→ **WORK INSTRUCTION A**
Reproduce everything from "2 Gerhard von" down to "read Sailhammer’s book." in the Genesis 2:19 text, word for word.
→ **WORK INSTRUCTION B**
Continue the text on the Genesis 2:19 translation from the point where it stops.

→ **TEXT PROVIDED**
******

2 Gerhard von Rad. Genesis. Old Testament Library. Philadelphia: The Westminster Press, 1972, 63-67.
A while back Dave Black linked to a review of Genesis Unbound by John Sailhammer. The review is by Andrew Kulikovsky and is on the Answers in Genesis site, titled Unbinding the Rules. The interesting thing for me about this review is that despite being very negative, it made me much more anxious to read Sailhammer’s book.
It’s hard to evaluate some of the criticisms without having read the book itself, but I’m going to comment on one, and write a bit more after I’ve gotten my hands on a copy of the book itself. The one issue is the translation of Genesis 2:19. To state the problem simply, there is a difference in translation between the NIV (continued in the NIV2011, ESV agrees) for example, and the NRSV amongst others. To illustrate:
|Now the LORD God had formed out of the ground all the wild animals and all the birds in the sky. (NIV2011)||So out of the ground the Lord God formed every animal of the field and every bird of the air, (NRSV)|
The translation arises from the perceived need to reconcile the order of events in Genesis 1 and 2, since in 2:19 the animals would be created after human beings rather than before as in Genesis 1. Using a past perfect in English solves this problem. The question, of course, is whether such a translation is legitimate.
Regarding this, Kulikovsky says:
According to Sailhamer, the rendering ‘ … now the Lord God had formed …’ for Genesis 2:19, is faulty because ‘the Hebrew text doesn’t contain the proper verb form for such a translation’ (p. 89). This is a very surprising statement from a Hebrew scholar. Firstly, Sailhamer seems to be confused over the aspectual identification of the clause ‘had formed’—this is actually indicative of a pluperfect not a perfect. Secondly, the standard grammars1,4 stand against Sailhamer on this, as do modern translations such as the NIV.

******

→ **SUPPLIED MATERIAL**
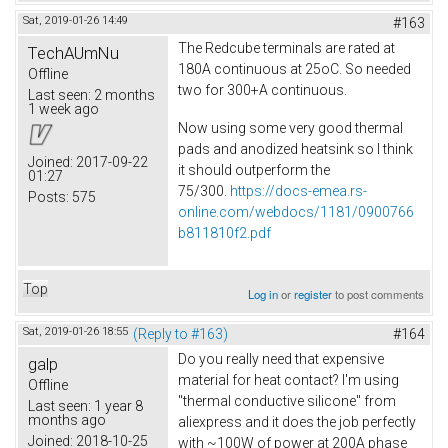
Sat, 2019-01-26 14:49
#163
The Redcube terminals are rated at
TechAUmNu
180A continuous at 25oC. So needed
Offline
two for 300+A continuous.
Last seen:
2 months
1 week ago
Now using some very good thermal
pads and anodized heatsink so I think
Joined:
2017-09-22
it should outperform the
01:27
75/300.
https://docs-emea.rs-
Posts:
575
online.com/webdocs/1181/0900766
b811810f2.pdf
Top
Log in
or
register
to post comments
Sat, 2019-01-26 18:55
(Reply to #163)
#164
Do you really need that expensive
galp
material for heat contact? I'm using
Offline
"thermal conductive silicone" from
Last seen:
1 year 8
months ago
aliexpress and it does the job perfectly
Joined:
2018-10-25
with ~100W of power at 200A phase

******

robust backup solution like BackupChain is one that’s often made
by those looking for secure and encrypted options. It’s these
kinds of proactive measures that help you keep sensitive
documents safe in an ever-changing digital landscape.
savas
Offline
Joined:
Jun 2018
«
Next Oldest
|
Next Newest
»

******

→ **EXERCISE RESULT A**
2 Gerhard von Rad. Genesis. Old Testament Library. Philadelphia: The Westminster Press, 1972, 63-67.
A while back Dave Black linked to a review of Genesis Unbound by John Sailhammer. The review is by Andrew Kulikovsky and is on the Answers in Genesis site, titled Unbinding the Rules. The interesting thing for me about this review is that despite being very negative, it made me much more anxious to read Sailhammer’s book.

→ **EXERCISE RESULT B**
I was rather surprised to see this, because the standard grammars say no such thing, and the NIV and ESV are pretty much isolated amongst modern versions in this translation. The NLT, also evangelical, translated “formed” for example. I had recently been investigating this issue to see just what support the NIV had for their rendering, and had found very little such support.
The footnotes, unfortunately, are duplicates of previous references, and simply point to Gesenius-Kautzsch (with the latter name misspelled), and to Waltke-O’Connor without referencing any particular page or section number in either grammar. There are only two direct references to Genesis 2:19, and only one provides a translation of the first part of the verse, which he translates “YHWH God formed …” (11.2.11d, p. 213), but there he is discussing the translation of the preposition min. There are, of course, substantial discussions of Hebrew verb tense, but I cannot discover which would provide Kulikovsky with support for his view. Sailhammer’s statement is hardly surprising; it’s pretty standard.
I would note that I have found cases cited in which the waw-consecutive form can be translated with an English past perfect. They are very rare, and not too similar to the case of Genesis 2:19. I’ll provide some references when I read and comment on Sailhammer’s book.